What in the world is this?


----------



## Endless Mike (Jul 26, 2010)

A noob necromancer. Nothing to see here, folks.


----------



## SilverGalford (Jul 26, 2010)

nice try , but this is a spite for sailor moon


----------



## Level7N00b (Jul 26, 2010)

Why was this brought back after two months?


----------



## Azrael Finalstar (Jul 26, 2010)

NECRO!!!
10 char/


----------



## Final Giku Tenshou (Jul 26, 2010)

Lol'd @ the revival of a necro thread..


----------



## Emperor Joker (Jul 26, 2010)

This needed to be necro'd why exactly?


----------



## The777Man (Jul 27, 2010)

### Data lines:
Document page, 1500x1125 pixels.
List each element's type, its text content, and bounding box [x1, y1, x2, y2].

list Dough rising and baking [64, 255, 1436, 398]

### Stated exercise 1:
In the forum thread, how long does Level7N00b say passed before the thread was brought back?
### Stated exercise 2:
Continue the forum thread from its last line.
The listing is separate from the forum thread.

### Response 1:
Two months.

### Response 2:
Scenario 1- Superboy Prime takes this
Scenario 2- Pre-Crisis Superman wins
Scenario 3- Superman wins
Scenario 4- Sailor Moon wins
Scenario 5- Massive rape in Superman's favor
Scenario 6- Sailor Moon wins


----------



## Alita (Jul 27, 2010)

LOL! Someone necroed my thread.


----------



## ~BLAZxBLUE~ (Jul 28, 2010)

Lol, necroed.


----------



## Black Sabbath II (Jul 28, 2010)

First question. Why was this thread necro'd?
Second question. WHY THE HELL WAS THIS THREAD EVEN *MADE*?!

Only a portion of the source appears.